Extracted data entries
────────────────────

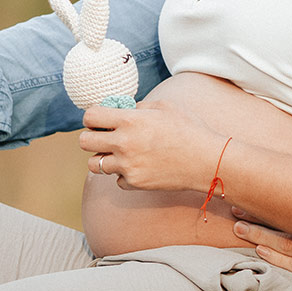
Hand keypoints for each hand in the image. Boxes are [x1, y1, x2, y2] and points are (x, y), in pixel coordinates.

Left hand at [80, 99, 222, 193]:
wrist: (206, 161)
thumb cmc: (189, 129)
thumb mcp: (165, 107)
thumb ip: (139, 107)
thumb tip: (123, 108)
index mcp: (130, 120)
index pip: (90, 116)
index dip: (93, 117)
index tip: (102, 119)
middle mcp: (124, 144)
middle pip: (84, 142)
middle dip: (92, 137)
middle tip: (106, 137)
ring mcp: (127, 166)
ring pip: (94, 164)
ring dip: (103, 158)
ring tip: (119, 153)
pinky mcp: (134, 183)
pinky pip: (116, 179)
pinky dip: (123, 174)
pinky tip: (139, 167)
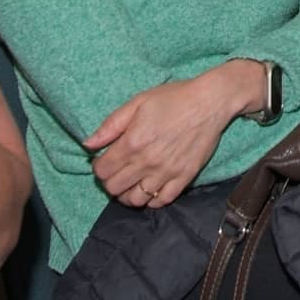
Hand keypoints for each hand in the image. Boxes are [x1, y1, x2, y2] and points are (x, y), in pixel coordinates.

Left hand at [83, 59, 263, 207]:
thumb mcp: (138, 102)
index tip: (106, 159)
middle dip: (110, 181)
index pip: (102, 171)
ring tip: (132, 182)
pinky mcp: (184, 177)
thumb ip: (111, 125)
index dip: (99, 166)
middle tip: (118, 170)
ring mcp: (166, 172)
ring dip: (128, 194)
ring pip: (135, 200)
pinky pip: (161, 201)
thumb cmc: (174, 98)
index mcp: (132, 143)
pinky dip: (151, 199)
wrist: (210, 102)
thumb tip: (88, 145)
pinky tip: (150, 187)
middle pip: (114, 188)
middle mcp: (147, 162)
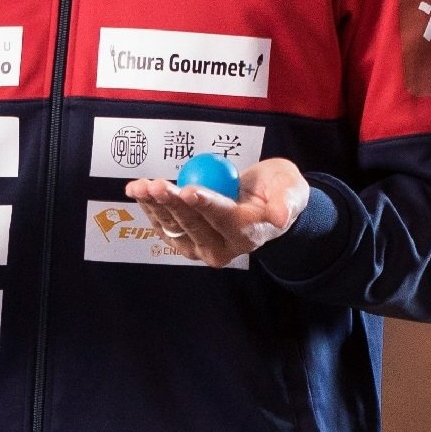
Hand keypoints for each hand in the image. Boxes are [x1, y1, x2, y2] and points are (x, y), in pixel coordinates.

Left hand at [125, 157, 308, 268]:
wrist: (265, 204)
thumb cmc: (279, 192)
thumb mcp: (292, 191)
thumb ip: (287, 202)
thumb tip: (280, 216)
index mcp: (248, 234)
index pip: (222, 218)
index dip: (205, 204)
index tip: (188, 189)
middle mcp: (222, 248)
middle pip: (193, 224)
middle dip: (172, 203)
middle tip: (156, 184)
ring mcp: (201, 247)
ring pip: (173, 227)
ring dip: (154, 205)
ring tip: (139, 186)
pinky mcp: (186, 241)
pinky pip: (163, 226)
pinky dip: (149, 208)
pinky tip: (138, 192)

────────────────────

# Required work
Give again, word for word, every line from the top of the data through the line with "ring tip: (132, 182)", both ends included, and exclude the pictures.

# Solution to this task
Hand keypoints for each hand in the image. Boxes are [x1, y1, x2, y2] and points are (x, y), in pixel coordinates.

Left hand at [80, 99, 222, 193]:
wrist: (206, 161)
thumb cmc: (189, 129)
thumb mcp: (165, 107)
thumb ip: (139, 107)
thumb tip: (123, 108)
index mcp: (130, 120)
index pip: (90, 116)
index dip: (93, 117)
index tip: (102, 119)
middle mcp: (124, 144)
middle pip: (84, 142)
middle dip: (92, 137)
middle tip: (106, 137)
ring mcp: (127, 166)
ring pip: (94, 164)
ring dip: (103, 158)
ring tip: (119, 153)
pinky mcp: (134, 183)
pinky pip: (116, 179)
pinky dip: (123, 174)
pinky tip: (139, 167)
Hand keypoints for each hand in the image. Boxes are [x1, y1, x2, y2] and points are (x, y), in pixel coordinates.

Left hand at [83, 59, 263, 207]:
thumb mcp: (138, 102)
index tip: (106, 159)
middle dip: (110, 181)
index pip: (102, 171)
ring tip: (132, 182)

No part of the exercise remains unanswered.